+++ EXCERPT PROVIDED +++

# Marry on a Student visa



## elisalpm (Jul 10, 2012)

hello everyone, i'm new to this forum but have already found many useful information here.
I'm currently on a Tier 4 student visa which will going to expire in Feb 2013, me and my bf (he obtained the permanent resident this year, we both originated from HK) would like to get married. 
After reading the UKBA and threads in here, i understand that i can switch from my Tier 4 visa to the spouse visa if my student visa has the validity for more than 6 months, my question is, the 6 months count from the day we are married or the day i obtain the student visa? 
Second question, is it true that i can get married with him in UK under the student visa, and if so, do i need to go back to home town after i marry and come back again? 
Thanks a lot for your help!


----------



## Joppa (Sep 7, 2009)

elisalpm said:


> hello everyone, i'm new to this forum but have already found many useful information here.
> I'm currently on a Tier 4 student visa which will going to expire in Feb 2013, me and my bf (he obtained the permanent resident this year, we both originated from HK) would like to get marry.
> After reading the UKBA and threads in here, i understand that i can switch from my Tier 4 visa to the spouse visa if my student visa has the validity for more than 6 months, my question is, the 6 months count from the day we are married or the day i obtain the student visa?
> Second question, is it true that i can get marry with him in UK under the student visa, and if so, do i need to go back to home town after i marry and come back again?


Welcome to the forum.
You can marry on your Tier 4 visa provided it has been issued for longer than 6 months, which it clearly has. But don't leave it too close to your expiry date next February, as you need time to put in your application for further leave to remain as spouse after your marriage. I suggest you book a same-day appointment shortly after your wedding date.
You can apply for FLR within UK. No need to return home. But if you delay your application, you may have to return to HK and apply there.
Can you meet the new maintenance requirement of an established income of £18,600 plus suitable housing?

+++ DATA UNDER STUDY +++

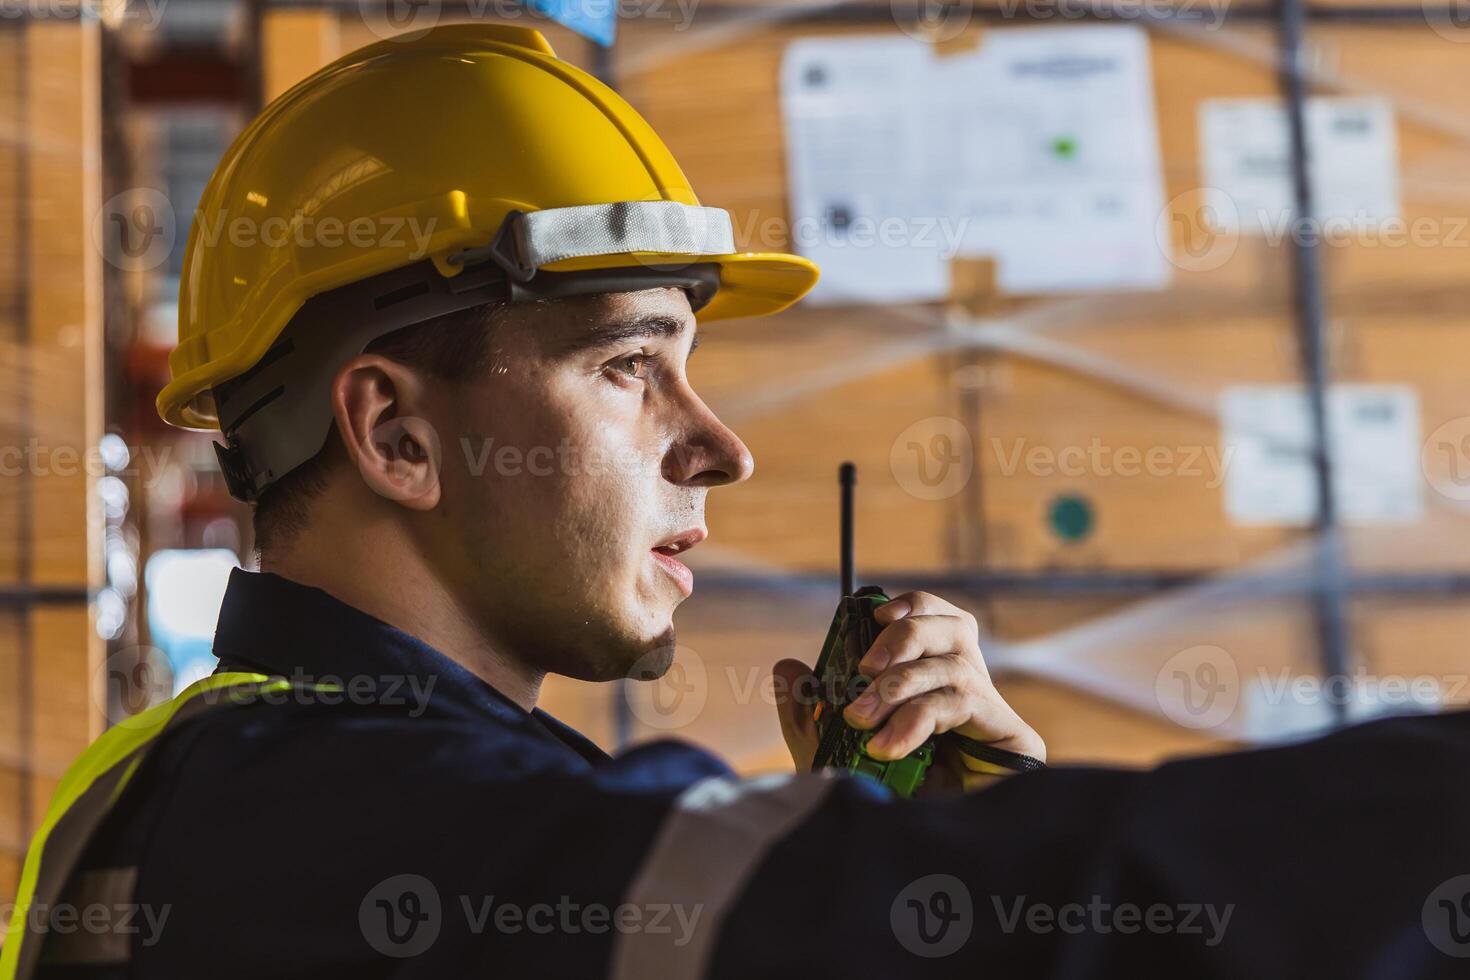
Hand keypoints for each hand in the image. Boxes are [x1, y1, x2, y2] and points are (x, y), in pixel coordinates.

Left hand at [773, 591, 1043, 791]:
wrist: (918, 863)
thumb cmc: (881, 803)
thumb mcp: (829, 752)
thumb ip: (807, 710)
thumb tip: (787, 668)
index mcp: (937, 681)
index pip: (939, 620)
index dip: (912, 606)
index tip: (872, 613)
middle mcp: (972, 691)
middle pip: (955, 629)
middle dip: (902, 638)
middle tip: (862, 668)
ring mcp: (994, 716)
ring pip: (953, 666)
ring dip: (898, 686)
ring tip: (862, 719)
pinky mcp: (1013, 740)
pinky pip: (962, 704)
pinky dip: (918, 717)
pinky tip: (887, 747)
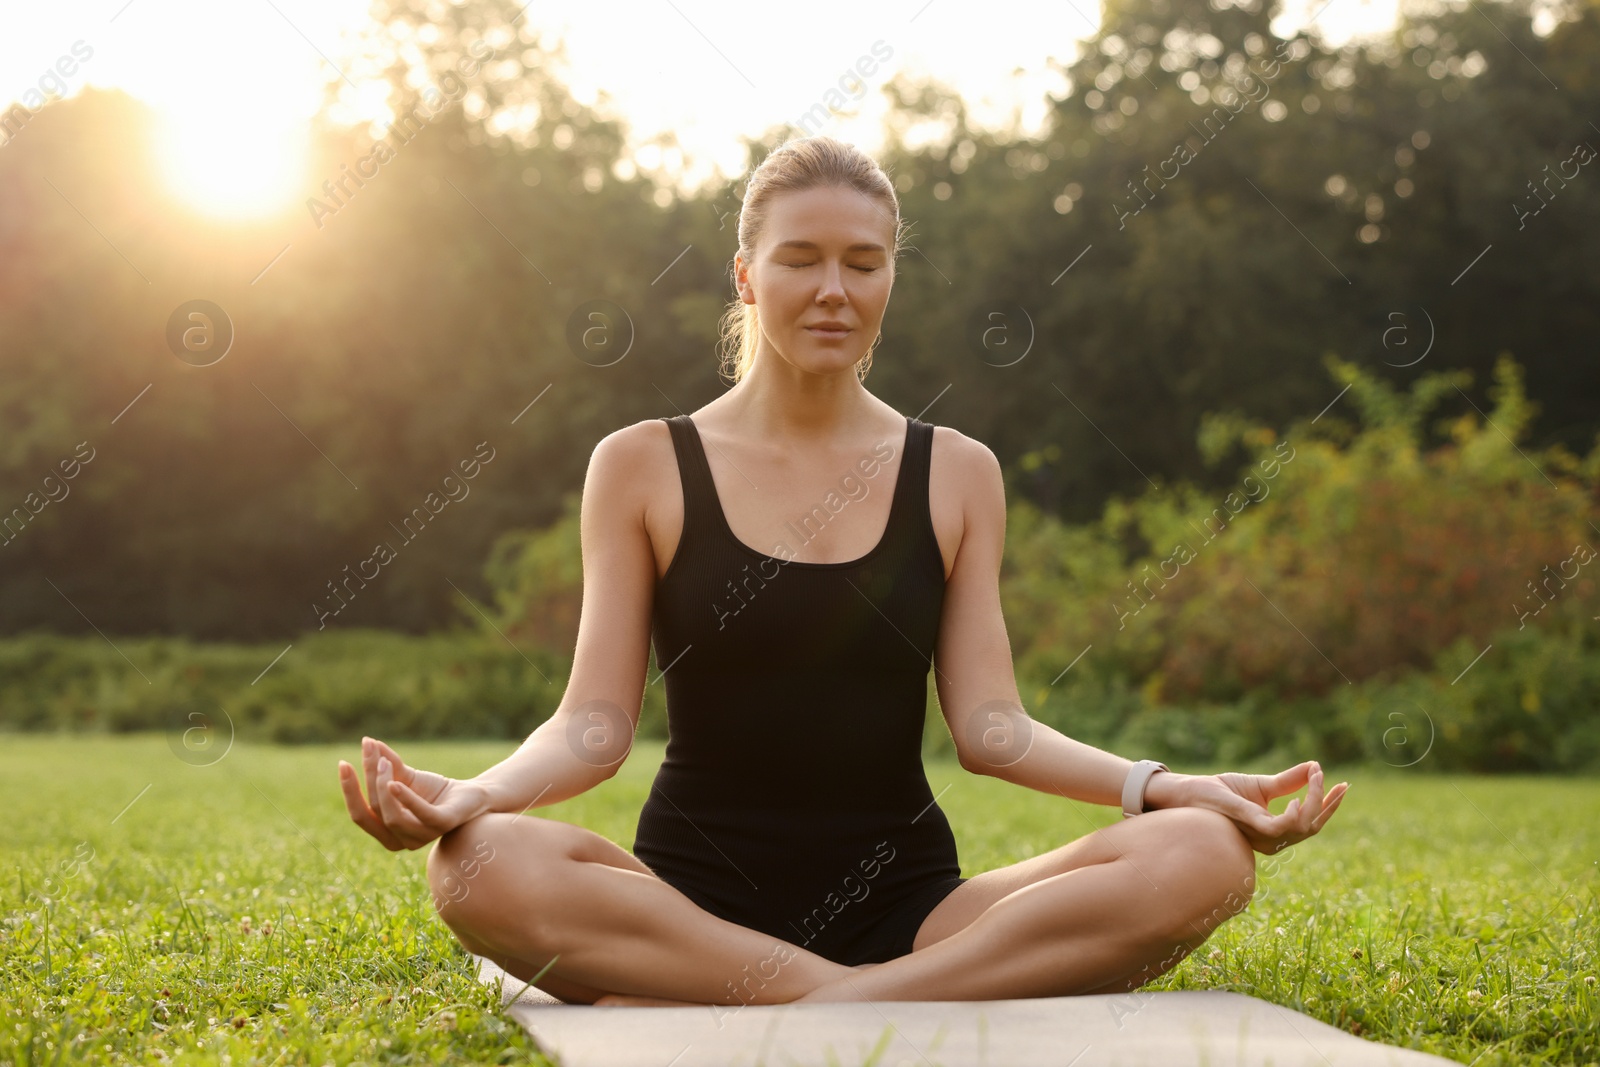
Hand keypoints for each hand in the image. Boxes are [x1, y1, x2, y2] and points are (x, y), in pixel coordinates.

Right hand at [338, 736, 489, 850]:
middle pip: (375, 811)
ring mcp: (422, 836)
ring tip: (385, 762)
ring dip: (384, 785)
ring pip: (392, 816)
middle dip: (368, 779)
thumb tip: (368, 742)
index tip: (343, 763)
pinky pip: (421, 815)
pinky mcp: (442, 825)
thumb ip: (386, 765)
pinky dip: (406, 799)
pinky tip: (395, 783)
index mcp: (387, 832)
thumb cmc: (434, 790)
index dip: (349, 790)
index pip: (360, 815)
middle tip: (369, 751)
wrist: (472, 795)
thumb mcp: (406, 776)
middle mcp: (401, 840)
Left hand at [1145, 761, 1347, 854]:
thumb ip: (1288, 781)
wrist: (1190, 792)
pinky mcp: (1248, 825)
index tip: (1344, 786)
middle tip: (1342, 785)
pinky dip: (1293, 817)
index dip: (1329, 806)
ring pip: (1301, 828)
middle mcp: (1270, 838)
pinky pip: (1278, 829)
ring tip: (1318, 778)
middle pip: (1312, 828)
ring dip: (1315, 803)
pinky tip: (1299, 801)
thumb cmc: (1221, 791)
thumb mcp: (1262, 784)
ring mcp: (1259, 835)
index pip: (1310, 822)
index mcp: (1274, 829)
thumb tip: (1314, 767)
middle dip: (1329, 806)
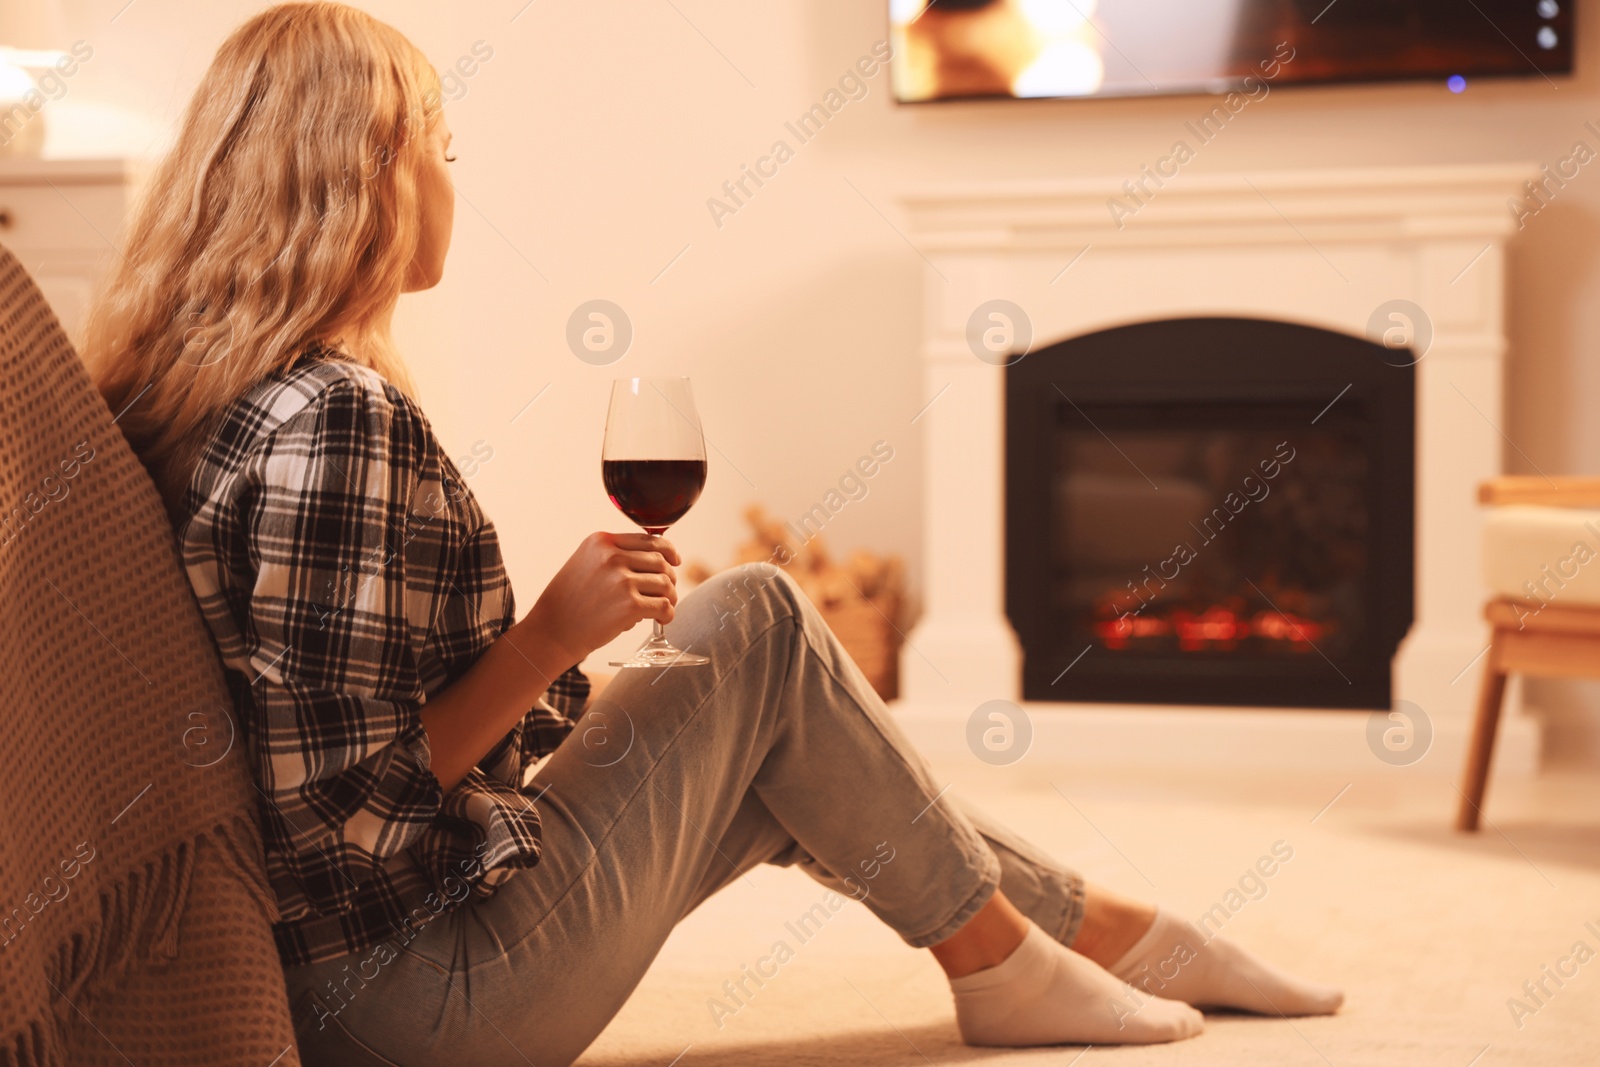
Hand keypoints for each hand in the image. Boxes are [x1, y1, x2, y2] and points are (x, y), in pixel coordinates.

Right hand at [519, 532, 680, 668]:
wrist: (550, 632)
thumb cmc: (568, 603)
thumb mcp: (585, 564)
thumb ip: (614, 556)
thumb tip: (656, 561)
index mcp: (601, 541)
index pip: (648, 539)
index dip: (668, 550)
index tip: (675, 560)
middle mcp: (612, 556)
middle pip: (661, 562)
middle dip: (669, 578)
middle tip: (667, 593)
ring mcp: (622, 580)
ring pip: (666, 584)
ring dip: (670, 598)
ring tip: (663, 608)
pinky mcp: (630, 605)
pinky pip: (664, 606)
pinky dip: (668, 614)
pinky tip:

+++

## TASKS FOR THIS EXERCISE:
#1 Could you copy the student visa thread word for word, from "## Joppa (Sep" up to and including "to the forum."?
#2 According to the student visa thread, why shouldn't the wedding be left too close to the visa's expiry date next February? Answer in one to three sentences.
#3 How would the student visa thread go on after its last post? Continue it from that point.

## ANSWERS BELOW:
#1
## Joppa (Sep 7, 2009)

elisalpm said:


> hello everyone, i'm new to this forum but have already found many useful information here.
> I'm currently on a Tier 4 student visa which will going to expire in Feb 2013, me and my bf (he obtained the permanent resident this year, we both originated from HK) would like to get marry.
> After reading the UKBA and threads in here, i understand that i can switch from my Tier 4 visa to the spouse visa if my student visa has the validity for more than 6 months, my question is, the 6 months count from the day we are married or the day i obtain the student visa?
> Second question, is it true that i can get marry with him in UK under the student visa, and if so, do i need to go back to home town after i marry and come back again?


Welcome to the forum.

#2 The visa holder needs time after the marriage to apply for further leave to remain as a spouse. If that application is delayed, she may have to return to Hong Kong and apply from there.

#3
----------



## elisalpm (Jul 10, 2012)

Thanks Joppa!!! 
My visa duration is from Sep 2011 to Feb 2013, so i think it should be ok then. 
About the income requirement, it's a little bit tricky. My bf declared himself as self employ in March this year. Before that, he was employed with monthly salary a lot over the minimum. Now, during his self employ period up to date, the income also more than the minimum (when taking the 18,600 into monthly average). Will it add extra difficulty if my bf is self employ now? Or what kind of additional prove we need to prepare when we go for application? Thanks again!


----------



## elisalpm (Jul 10, 2012)

Anyone can answer my questions? Many thanks!!!


----------



## Joppa (Sep 7, 2009)

elisalpm said:


> Thanks Joppa!!!
> My visa duration is from Sep 2011 to Feb 2013, so i think it should be ok then.
> About the income requirement, it's a little bit tricky. My bf declared himself as self employ in March this year. Before that, he was employed with monthly salary a lot over the minimum. Now, during his self employ period up to date, the income also more than the minimum (when taking the 18,600 into monthly average). Will it add extra difficulty if my bf is self employ now? Or what kind of additional prove we need to prepare when we go for application? Thanks again!


The rules are:

_Category F: Self-employment (last financial year)
160.
The sponsor and/or the applicant (if they are in the UK with permission to work) is in self-employment at the point of application and *in the last full financial year received self-employment and other income (salaried, specified non-employment and pension) sufficient to meet the financial requirement applicable to the application.*
Category G: Self-employment (last two financial years)
161.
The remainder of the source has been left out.